> _EXERCISE OBJECTIVE_
Please restate, word for word, the lines below that begin at the one with "includes both speed AND direction—" and end at the one with "Singapore Are a Toast to Life". Leave out all other lines.

> _RECORD SET_
+===+
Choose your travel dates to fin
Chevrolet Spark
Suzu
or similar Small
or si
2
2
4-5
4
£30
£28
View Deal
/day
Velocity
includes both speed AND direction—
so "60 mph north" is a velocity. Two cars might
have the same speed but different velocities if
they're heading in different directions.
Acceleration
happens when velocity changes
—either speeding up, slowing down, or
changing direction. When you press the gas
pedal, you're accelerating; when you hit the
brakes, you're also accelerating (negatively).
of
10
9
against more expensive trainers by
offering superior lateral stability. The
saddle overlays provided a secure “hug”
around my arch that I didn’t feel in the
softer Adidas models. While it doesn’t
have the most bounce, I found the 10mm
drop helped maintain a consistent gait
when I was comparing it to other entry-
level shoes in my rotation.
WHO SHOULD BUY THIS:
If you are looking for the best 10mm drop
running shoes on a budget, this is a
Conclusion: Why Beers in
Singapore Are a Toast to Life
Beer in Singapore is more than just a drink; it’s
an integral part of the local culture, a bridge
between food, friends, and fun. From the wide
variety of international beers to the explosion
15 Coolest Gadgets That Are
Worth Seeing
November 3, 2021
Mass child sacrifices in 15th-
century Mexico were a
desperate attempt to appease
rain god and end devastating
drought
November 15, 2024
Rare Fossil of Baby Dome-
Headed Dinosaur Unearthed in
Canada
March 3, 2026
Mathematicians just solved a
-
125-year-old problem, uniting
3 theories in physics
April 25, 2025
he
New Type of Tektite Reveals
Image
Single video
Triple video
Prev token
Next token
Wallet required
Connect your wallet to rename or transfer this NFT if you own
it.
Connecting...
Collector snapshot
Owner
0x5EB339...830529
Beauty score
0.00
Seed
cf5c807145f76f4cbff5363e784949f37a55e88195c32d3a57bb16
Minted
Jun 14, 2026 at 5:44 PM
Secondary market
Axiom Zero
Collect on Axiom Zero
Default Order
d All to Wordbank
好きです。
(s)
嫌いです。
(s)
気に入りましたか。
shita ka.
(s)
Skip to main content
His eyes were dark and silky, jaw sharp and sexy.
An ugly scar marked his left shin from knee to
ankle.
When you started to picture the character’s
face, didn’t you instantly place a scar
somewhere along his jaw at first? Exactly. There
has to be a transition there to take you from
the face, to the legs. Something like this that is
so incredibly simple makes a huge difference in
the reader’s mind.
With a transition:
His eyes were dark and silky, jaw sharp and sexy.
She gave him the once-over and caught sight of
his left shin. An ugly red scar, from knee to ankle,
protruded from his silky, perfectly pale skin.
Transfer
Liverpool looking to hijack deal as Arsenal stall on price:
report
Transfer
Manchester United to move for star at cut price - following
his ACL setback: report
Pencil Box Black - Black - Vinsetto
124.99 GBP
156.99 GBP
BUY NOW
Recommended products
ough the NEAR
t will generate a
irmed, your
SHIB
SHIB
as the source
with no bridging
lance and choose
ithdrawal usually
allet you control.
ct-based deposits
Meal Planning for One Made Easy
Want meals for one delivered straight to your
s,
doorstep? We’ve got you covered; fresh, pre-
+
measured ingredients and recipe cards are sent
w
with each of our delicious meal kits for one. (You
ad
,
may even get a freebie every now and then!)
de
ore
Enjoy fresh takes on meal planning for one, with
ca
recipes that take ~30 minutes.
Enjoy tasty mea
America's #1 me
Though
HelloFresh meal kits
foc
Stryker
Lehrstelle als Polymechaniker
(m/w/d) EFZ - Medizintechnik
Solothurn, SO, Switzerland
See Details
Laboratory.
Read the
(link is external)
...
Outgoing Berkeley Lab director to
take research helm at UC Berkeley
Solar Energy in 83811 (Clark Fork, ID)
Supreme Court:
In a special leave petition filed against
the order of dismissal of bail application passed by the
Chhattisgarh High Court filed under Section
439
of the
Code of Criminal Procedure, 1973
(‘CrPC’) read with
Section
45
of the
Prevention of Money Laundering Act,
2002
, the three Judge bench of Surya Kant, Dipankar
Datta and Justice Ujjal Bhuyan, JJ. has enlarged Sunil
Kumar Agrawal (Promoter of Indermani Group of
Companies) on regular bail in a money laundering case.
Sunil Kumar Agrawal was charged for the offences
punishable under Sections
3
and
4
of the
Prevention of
+===+
> _RESULT OF THE TASK_
includes both speed AND direction—
so "60 mph north" is a velocity. Two cars might
have the same speed but different velocities if
they're heading in different directions.
Acceleration
happens when velocity changes
—either speeding up, slowing down, or
changing direction. When you press the gas
pedal, you're accelerating; when you hit the
brakes, you're also accelerating (negatively).
of
10
9
against more expensive trainers by
offering superior lateral stability. The
saddle overlays provided a secure “hug”
around my arch that I didn’t feel in the
softer Adidas models. While it doesn’t
have the most bounce, I found the 10mm
drop helped maintain a consistent gait
when I was comparing it to other entry-
level shoes in my rotation.
WHO SHOULD BUY THIS:
If you are looking for the best 10mm drop
running shoes on a budget, this is a
Conclusion: Why Beers in
Singapore Are a Toast to Life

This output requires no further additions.